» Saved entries
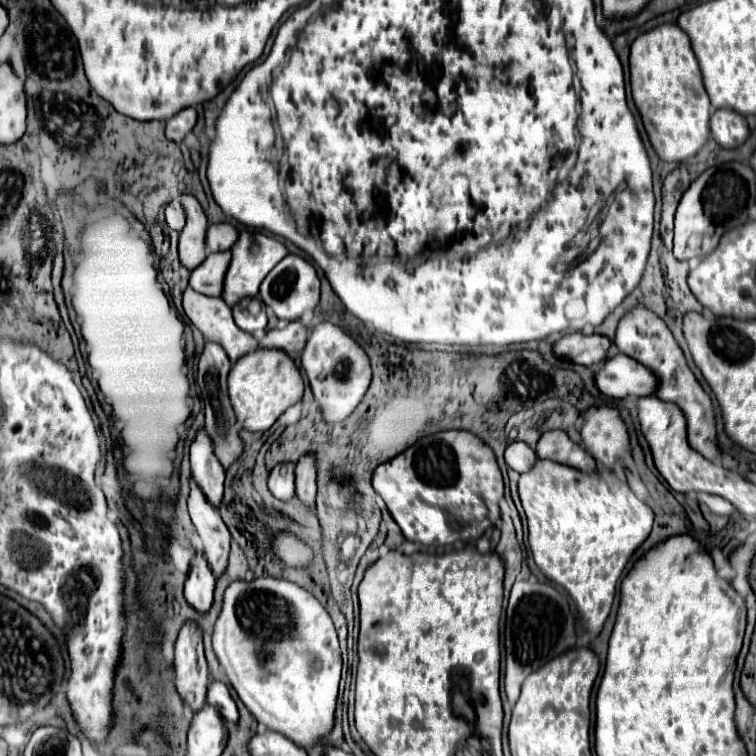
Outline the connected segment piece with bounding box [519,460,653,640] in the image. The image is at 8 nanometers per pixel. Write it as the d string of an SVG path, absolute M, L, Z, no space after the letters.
M537 460L537 464L533 466L533 470L521 474L519 478L519 498L521 498L521 504L523 504L523 510L525 510L525 516L527 516L527 528L529 528L529 546L531 546L531 554L533 554L533 560L535 564L539 566L539 570L545 574L547 580L559 584L571 598L571 602L575 604L577 608L577 614L581 618L581 624L583 624L583 630L589 634L589 640L595 640L599 636L599 632L603 630L603 624L611 612L611 604L613 604L613 598L615 598L615 586L629 562L629 558L633 556L633 552L647 540L647 536L651 534L651 526L653 526L653 512L641 502L635 498L635 494L631 492L631 488L627 486L627 482L619 480L615 474L609 474L609 470L597 470L595 474L581 474L579 470L573 470L569 466L561 466L557 462L545 462L545 460Z

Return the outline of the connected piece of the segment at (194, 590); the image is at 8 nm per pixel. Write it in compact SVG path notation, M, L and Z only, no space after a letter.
M197 550L191 562L191 572L185 580L185 598L195 610L207 612L213 602L213 588L215 588L215 576L209 570L203 552Z

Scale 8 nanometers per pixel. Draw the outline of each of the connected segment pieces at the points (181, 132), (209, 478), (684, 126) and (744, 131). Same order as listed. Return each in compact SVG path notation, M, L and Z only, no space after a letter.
M183 108L183 110L179 110L175 116L171 116L165 122L165 136L167 136L167 140L173 140L173 142L183 140L185 134L193 130L195 122L197 122L195 108Z
M199 428L197 436L191 442L191 472L197 478L197 484L201 486L203 494L209 496L215 506L219 506L223 494L225 468L215 456L213 440L205 428Z
M661 24L635 38L629 64L631 94L659 158L663 162L683 162L695 156L709 138L711 104L689 36L677 24Z
M721 108L711 116L711 134L721 148L739 148L747 140L749 128L741 114Z

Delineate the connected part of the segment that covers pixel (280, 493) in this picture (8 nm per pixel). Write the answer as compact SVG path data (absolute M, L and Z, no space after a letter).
M281 464L269 472L269 482L267 482L269 492L281 502L287 502L293 498L293 480L295 480L293 470L295 470L293 464Z

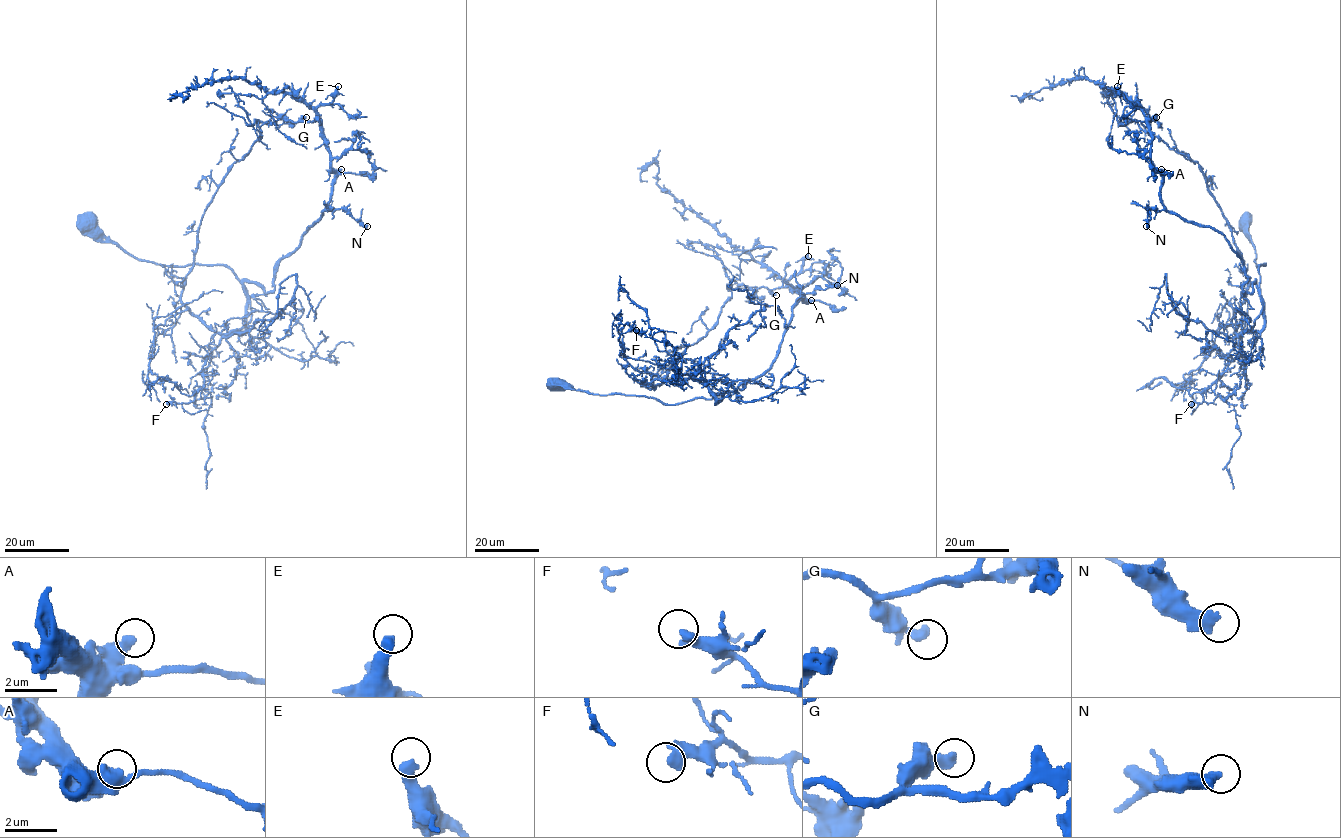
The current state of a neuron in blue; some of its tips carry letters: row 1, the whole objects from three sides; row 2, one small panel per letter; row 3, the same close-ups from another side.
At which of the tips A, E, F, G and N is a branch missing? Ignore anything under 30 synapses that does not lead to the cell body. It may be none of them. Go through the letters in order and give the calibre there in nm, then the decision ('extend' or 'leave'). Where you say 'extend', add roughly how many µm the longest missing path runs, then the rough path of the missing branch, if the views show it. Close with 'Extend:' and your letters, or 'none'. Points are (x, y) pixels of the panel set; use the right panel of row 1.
A: 400 nm thick; leave
E: 420 nm thick; extend; about 20 µm are missing; missing branch runs (1117, 86), (1102, 77), (1102, 62)
F: 480 nm thick; leave
G: 280 nm thick; leave
N: 500 nm thick; leave
Extend: E

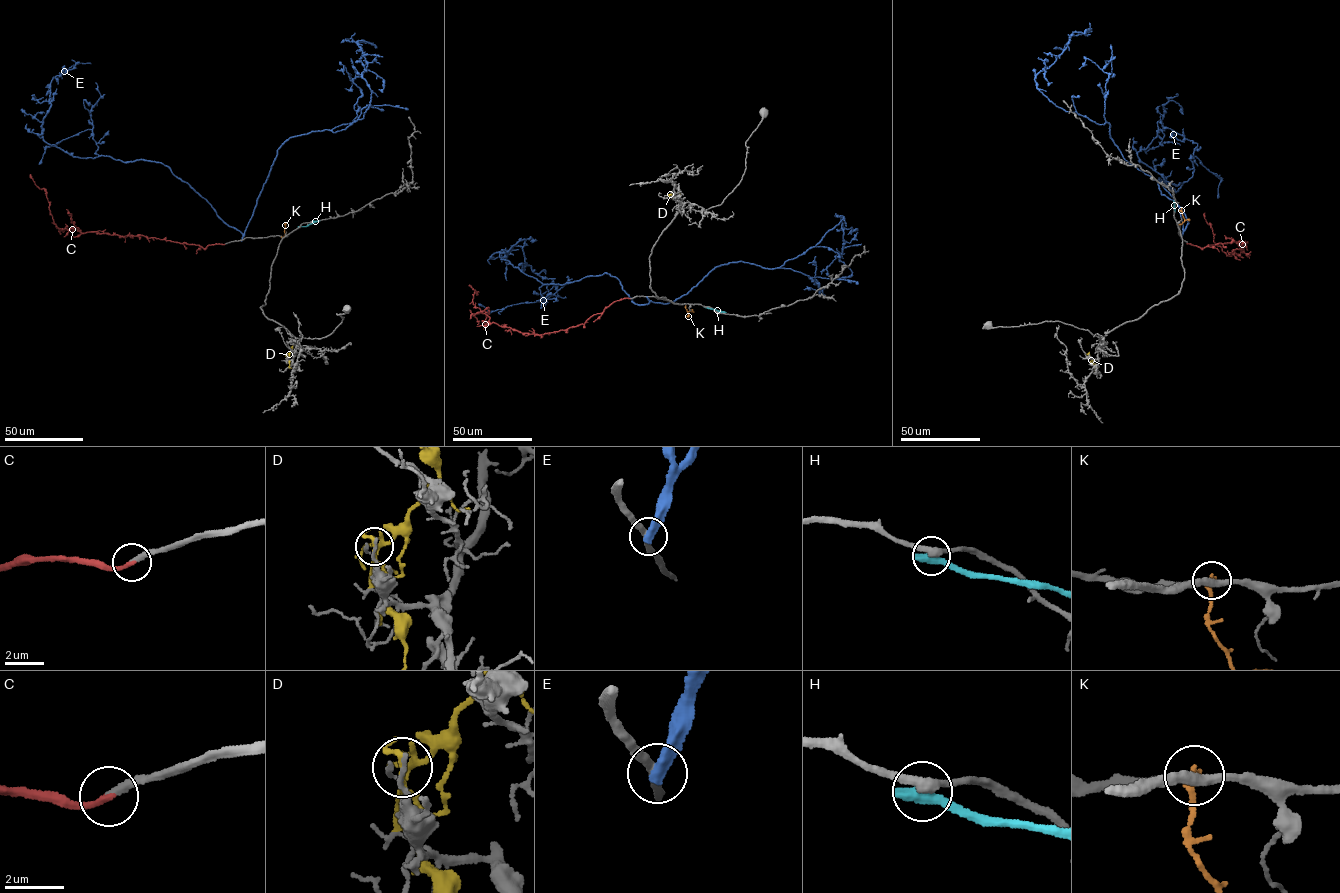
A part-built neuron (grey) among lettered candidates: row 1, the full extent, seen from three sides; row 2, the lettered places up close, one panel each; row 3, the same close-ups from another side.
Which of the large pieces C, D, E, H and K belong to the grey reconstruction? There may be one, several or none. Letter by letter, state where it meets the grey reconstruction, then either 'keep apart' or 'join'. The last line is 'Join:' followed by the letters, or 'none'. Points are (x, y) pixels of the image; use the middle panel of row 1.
C: (629, 298) | join
D: (672, 191) | keep apart
E: (647, 297) | keep apart
H: (705, 307) | keep apart
K: (685, 303) | keep apart
Join: C

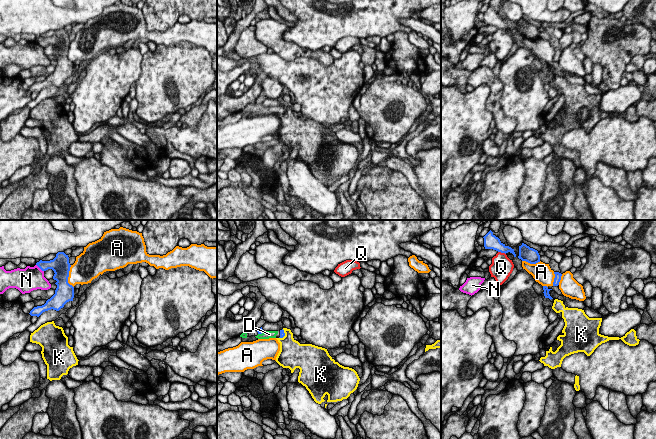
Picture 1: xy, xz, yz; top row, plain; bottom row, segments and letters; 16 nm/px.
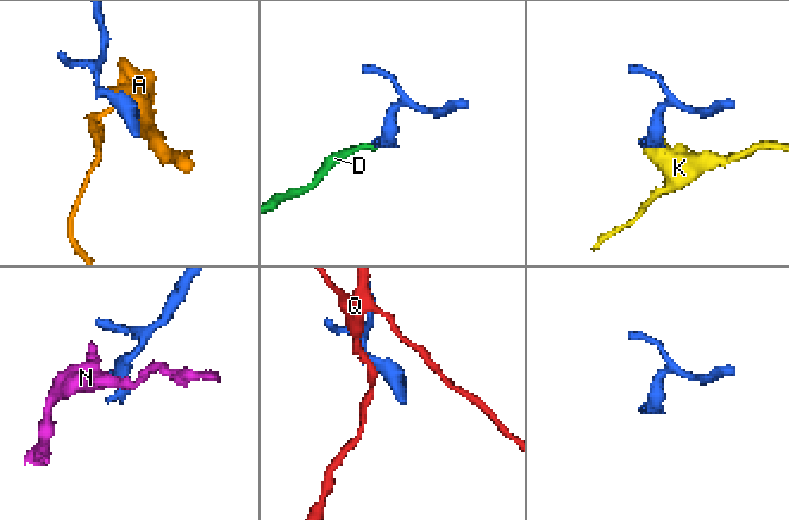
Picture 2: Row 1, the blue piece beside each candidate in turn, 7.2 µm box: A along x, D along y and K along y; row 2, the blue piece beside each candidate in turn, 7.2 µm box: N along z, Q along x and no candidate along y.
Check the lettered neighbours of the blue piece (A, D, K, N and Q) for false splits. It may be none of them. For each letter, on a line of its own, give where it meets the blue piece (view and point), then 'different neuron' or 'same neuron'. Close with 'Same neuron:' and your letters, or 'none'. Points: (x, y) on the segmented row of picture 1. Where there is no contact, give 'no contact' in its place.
A: xy (68, 276) | different neuron
D: xz (261, 333) | same neuron
K: xz (284, 335) | different neuron
N: xy (40, 268) | different neuron
Q: yz (502, 252) | different neuron
Same neuron: D

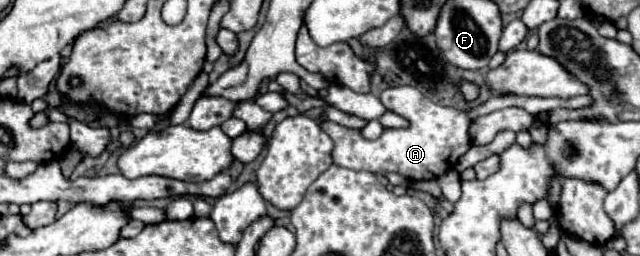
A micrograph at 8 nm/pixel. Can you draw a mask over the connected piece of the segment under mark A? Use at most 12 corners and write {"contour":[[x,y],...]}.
{"contour":[[415,87],[381,93],[409,121],[363,139],[323,121],[333,163],[437,179],[471,147],[467,113]]}

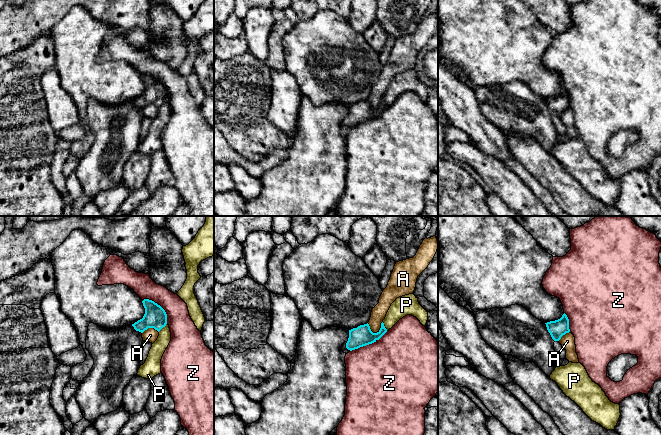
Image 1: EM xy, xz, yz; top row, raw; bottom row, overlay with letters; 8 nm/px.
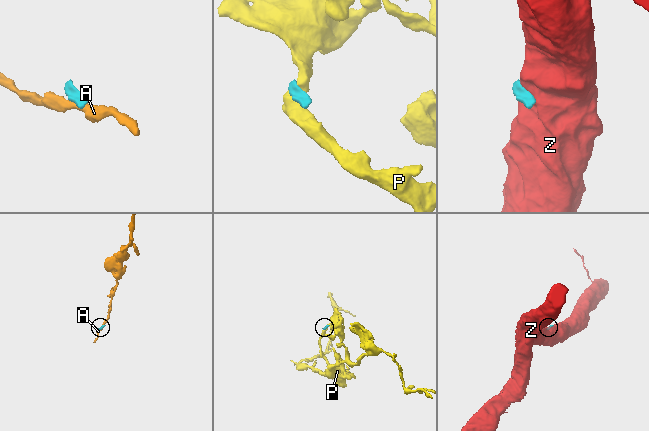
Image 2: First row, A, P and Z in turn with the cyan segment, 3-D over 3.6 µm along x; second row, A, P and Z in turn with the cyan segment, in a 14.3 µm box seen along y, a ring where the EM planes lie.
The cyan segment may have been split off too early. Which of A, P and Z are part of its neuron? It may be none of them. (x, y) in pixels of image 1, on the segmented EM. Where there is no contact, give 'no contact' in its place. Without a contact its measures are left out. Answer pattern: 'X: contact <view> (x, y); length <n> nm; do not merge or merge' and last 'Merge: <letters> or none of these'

» REQUIREMENT
In the data above, how many lines contain the word "another"? Write the number only.

» FINAL ANSWER
2